Consensus Clustering for Subclonal structure Reconstruction

Primary LanguagePythonGNU Lesser General Public License v3.0LGPL-3.0


Consensus Clustering for Subclonal structure Reconstruction


CSR was originally created for Pan-Cancer Analysis of Whole Genome (PCAWG) working group, Heterogeneity and Evolution, of International Cancer Genome Consortium (ICGC) during the Heterogeneity project. It was used to make a consensus subclonal architecture out of results of 11 participating methods. Please see (Heterogeneity citation) for details.


Part of the calculation depends on SPAMS http://spams-devel.gforge.inria.fr/downloads.html.
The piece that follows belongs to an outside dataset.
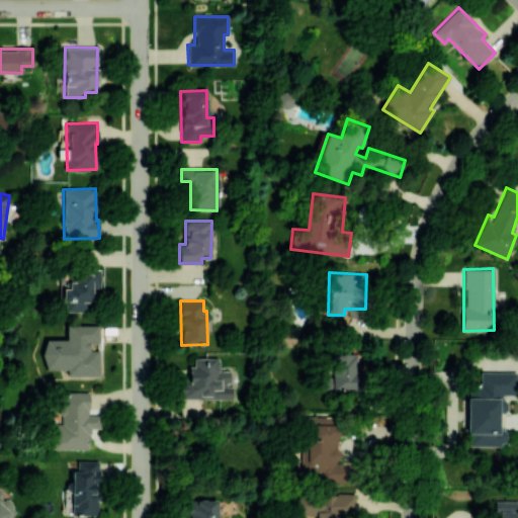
[(44,369),(67,369),(67,375),(99,375),(98,350),(89,350),(89,342),(98,342),(98,325),(66,325),(66,339),(44,339),(44,369)]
Please follow the instructions on their website to install spams python3 version (prefer Anaconda distribution).

The preprocess script needs R package "dummies" to work. you can simply do


in R to install the package.


There is no need to install CSR, it runs just like your regular python script.

Start Your First Example

For your convenience, we supply an example here with 3 methods. https://github.com/kaixiany/CSR/tree/master/Example_input/

Input format

The input files are tab separated, containing 4 columns: chromosome, position, assignment, CP please see https://github.com/kaixiany/CSR/tree/master/Example_input/sample1/method1Input.tsv for an example.
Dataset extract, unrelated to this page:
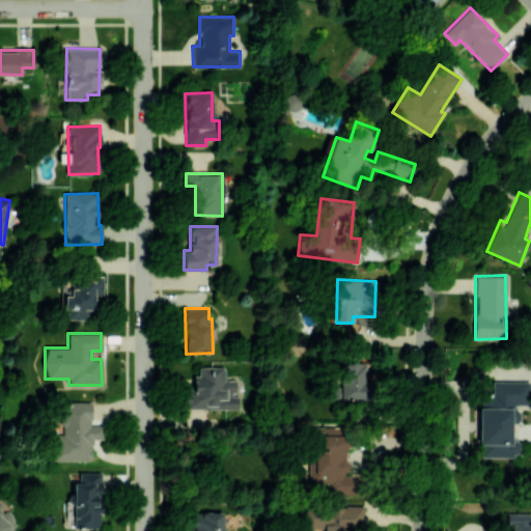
[(330,387),(330,399),(368,399),(368,363),(340,363),(341,387),(330,387)]
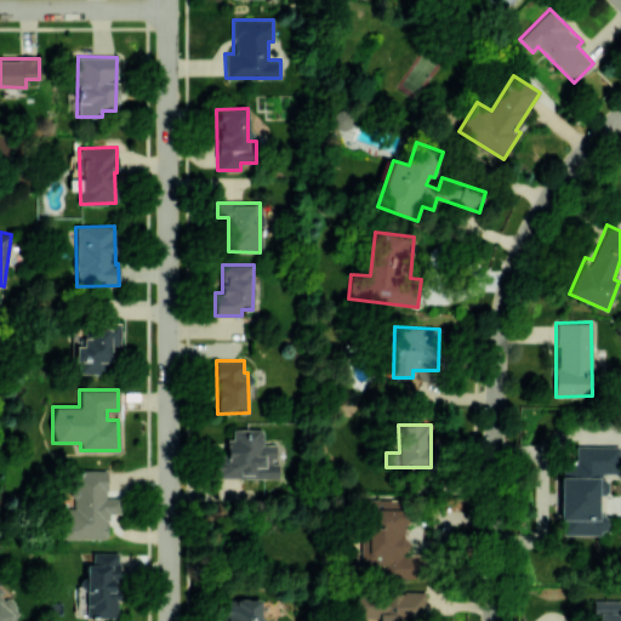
[(263,429),(233,428),(233,439),(226,439),(226,455),(217,455),(217,477),(277,478),(278,445),(263,444),(263,429)]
Please prepare one input file for each method for each sample, and put all input of the same sample in a folder. Please separate samples by folder.


We supply a preprocess script CSR_preprocess.R to prepare the actual input files for CSR.

Rscript CSR_preprocess.R inputDir outputDir DownsampleSize FilteringProp

In our example, you can run

Rscript CSR_preprocess.R Example_input/sample1/ preprocessed/samples1/ 5000 0.3

Running CSR

After obtained the preprocessed files, you can now run CSR.py by

python3 CSR.py path_to_preprocessed path_of_results iteration

where iteration can be positive or negative integer. A positive iteration number specifies how many interations should be done when doing matrix decomposition. A negative iteration number specifies the seconds should be run for matrix decomposition. In our example, we can now run

python3 CSR.py preprocessed/samples1/ results/sample1/ -30

This will write results to results/sample1/, and the matrix decomposition will run for 30 sec.

Output file

There should be 3 files in the output:

'mutation_assignments.txt': one column text file, each row indicates the cluster id of the mutation

'mutations_list.txt': one column text file, each raw is a position of the mutation in the format 'chr_position'

'summary_table.txt': three columns text file, each row is a cluster. First column is the cluster id, second column is number of SNVs in the cluster, the third column is the cellular prevalence of the cluster.